From Max Planck Institute for Radio Astronomy

October 02, 2019

Priv.-Doz. Dr. Silke Britzen
Phone:+49 228 525-280
sbritzen@mpifr-bonn.mpg.de
Max Planck Institute for Radio Astronomy,Bonn

Prof. Dr. Christian Fendt
Phone:+49 6221 528-387
fendt@mpia-hd.mpg.de.
Max Planck Institute for Radio Astronomy,Heidelberg

Max-Planck-Institut für Astronomie,
Dr. Norbert Junkes
Press and Public Outreach
Phone:+49 228 525-399
njunkes@mpifr-bonn.mpg.de
Max Planck Institute for Radio Astronomy,Bonn

Link between IceCube neutrino event and distant radio galaxy resolved

The neutrino event IceCube 170922A, detected at the IceCube Neutrino Observatory at the South Pole, appears to originate from the distant active galaxy TXS 0506+056, at a light travel distance of 3.8 billion light years. TXS 0506+056 is one of many active galaxies and it remained a mystery, why and how only this particular galaxy generated neutrinos so far.

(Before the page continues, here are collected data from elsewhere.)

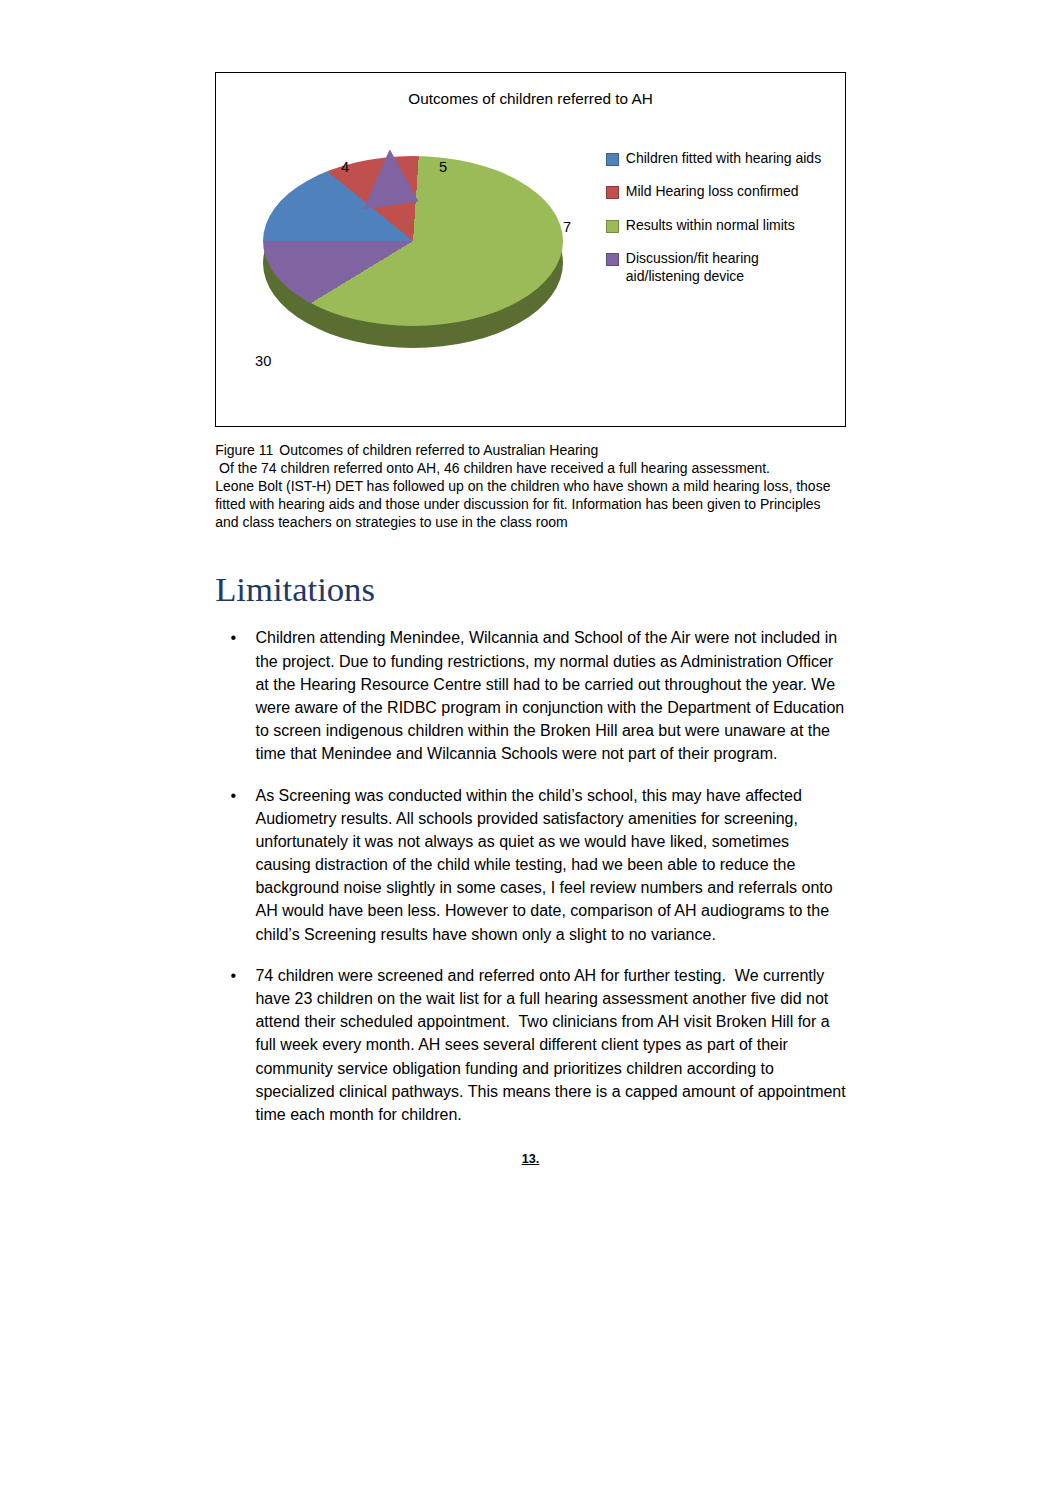Outcomes of children referred to AH
5 4 7 30
Children fitted with hearing aids
Mild Hearing loss confirmed
Results within normal limits
Discussion/fit hearing
aid/listening device
Figure 11 Outcomes of children referred to Australian Hearing
Of the 74 children referred onto AH, 46 children have received a full hearing assessment.
Leone Bolt (IST-H) DET has followed up on the children who have shown a mild hearing loss, those fitted with hearing aids and those under discussion for fit. Information has been given to Principles and class teachers on strategies to use in the class room
Limitations
Children attending Menindee, Wilcannia and School of the Air were not included in the project. Due to funding restrictions, my normal duties as Administration Officer at the Hearing Resource Centre still had to be carried out throughout the year. We were aware of the RIDBC program in conjunction with the Department of Education to screen indigenous children within the Broken Hill area but were unaware at the time that Menindee and Wilcannia Schools were not part of their program.
As Screening was conducted within the child’s school, this may have affected Audiometry results. All schools provided satisfactory amenities for screening, unfortunately it was not always as quiet as we would have liked, sometimes causing distraction of the child while testing, had we been able to reduce the background noise slightly in some cases, I feel review numbers and referrals onto AH would have been less. However to date, comparison of AH audiograms to the child’s Screening results have shown only a slight to no variance.
74 children were screened and referred onto AH for further testing. We currently have 23 children on the wait list for a full hearing assessment another five did not attend their scheduled appointment. Two clinicians from AH visit Broken Hill for a full week every month. AH sees several different client types as part of their community service obligation funding and prioritizes children according to specialized clinical pathways. This means there is a capped amount of appointment time each month for children.
13.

An international team of researchers led by Silke Britzen from the Max Planck Institute for Radio Astronomy in Bonn, Germany, studied high-resolution radio observations of the source between 2009 and 2018, before and after the neutrino event. The team proposes that the enhanced neutrino activity during an earlier neutrino flare and the single neutrino could have been generated by a cosmic collision within TXS 0506+056. The clash of jet material close to a supermassive black hole seems to have produced the neutrinos.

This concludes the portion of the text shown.